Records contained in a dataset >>
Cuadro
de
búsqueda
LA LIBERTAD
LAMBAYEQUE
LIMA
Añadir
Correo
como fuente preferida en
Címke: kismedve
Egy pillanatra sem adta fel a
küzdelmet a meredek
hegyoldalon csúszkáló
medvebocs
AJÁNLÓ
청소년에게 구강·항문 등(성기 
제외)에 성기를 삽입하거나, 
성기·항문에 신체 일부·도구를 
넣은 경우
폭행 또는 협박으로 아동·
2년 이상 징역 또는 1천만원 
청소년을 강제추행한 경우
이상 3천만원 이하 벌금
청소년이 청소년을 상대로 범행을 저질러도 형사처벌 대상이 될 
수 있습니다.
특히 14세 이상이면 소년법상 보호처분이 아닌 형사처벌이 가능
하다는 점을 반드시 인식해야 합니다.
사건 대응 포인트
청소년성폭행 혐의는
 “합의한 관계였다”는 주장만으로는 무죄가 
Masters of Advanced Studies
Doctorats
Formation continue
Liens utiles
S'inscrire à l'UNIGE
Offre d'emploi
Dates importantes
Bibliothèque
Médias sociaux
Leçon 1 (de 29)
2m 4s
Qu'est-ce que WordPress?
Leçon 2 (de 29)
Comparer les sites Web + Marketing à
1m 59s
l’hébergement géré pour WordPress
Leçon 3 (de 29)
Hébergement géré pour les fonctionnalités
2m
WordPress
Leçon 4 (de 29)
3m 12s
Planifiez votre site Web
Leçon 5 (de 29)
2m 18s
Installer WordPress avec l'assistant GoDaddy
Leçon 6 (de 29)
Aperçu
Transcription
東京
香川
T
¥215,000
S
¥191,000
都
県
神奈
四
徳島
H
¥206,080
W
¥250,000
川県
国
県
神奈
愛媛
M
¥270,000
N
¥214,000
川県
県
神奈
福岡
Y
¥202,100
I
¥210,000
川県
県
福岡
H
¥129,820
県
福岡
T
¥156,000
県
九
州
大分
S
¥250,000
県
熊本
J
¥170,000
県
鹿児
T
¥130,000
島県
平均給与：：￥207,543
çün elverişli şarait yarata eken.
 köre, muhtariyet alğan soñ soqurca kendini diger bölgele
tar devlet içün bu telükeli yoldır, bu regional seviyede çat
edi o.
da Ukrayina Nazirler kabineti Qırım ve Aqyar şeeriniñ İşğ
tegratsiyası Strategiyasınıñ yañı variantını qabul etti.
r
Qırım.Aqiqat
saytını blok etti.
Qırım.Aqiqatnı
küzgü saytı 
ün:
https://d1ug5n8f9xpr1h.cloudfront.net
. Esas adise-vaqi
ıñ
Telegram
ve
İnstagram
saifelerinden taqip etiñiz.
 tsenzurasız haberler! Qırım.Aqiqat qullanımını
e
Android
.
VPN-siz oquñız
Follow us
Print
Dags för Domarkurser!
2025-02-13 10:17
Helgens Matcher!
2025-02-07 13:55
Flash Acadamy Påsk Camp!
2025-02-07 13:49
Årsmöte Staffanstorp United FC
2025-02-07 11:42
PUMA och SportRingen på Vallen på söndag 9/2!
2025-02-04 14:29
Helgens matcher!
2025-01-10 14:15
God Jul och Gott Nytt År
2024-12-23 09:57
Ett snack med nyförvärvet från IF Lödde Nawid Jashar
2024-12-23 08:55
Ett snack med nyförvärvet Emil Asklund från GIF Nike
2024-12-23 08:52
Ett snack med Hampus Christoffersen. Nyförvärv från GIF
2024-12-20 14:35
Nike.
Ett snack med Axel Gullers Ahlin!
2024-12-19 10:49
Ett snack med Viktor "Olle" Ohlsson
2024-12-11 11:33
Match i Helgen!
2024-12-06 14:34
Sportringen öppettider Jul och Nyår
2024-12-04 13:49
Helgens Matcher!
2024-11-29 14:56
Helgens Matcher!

Problem details >> In your reply, restate exactly the lines from the start of the records above through the line holding "Formation continue", including both, and nothing else.

Your solution >>
Cuadro
de
búsqueda
LA LIBERTAD
LAMBAYEQUE
LIMA
Añadir
Correo
como fuente preferida en
Címke: kismedve
Egy pillanatra sem adta fel a
küzdelmet a meredek
hegyoldalon csúszkáló
medvebocs
AJÁNLÓ
청소년에게 구강·항문 등(성기 
제외)에 성기를 삽입하거나, 
성기·항문에 신체 일부·도구를 
넣은 경우
폭행 또는 협박으로 아동·
2년 이상 징역 또는 1천만원 
청소년을 강제추행한 경우
이상 3천만원 이하 벌금
청소년이 청소년을 상대로 범행을 저질러도 형사처벌 대상이 될 
수 있습니다.
특히 14세 이상이면 소년법상 보호처분이 아닌 형사처벌이 가능
하다는 점을 반드시 인식해야 합니다.
사건 대응 포인트
청소년성폭행 혐의는
 “합의한 관계였다”는 주장만으로는 무죄가 
Masters of Advanced Studies
Doctorats
Formation continue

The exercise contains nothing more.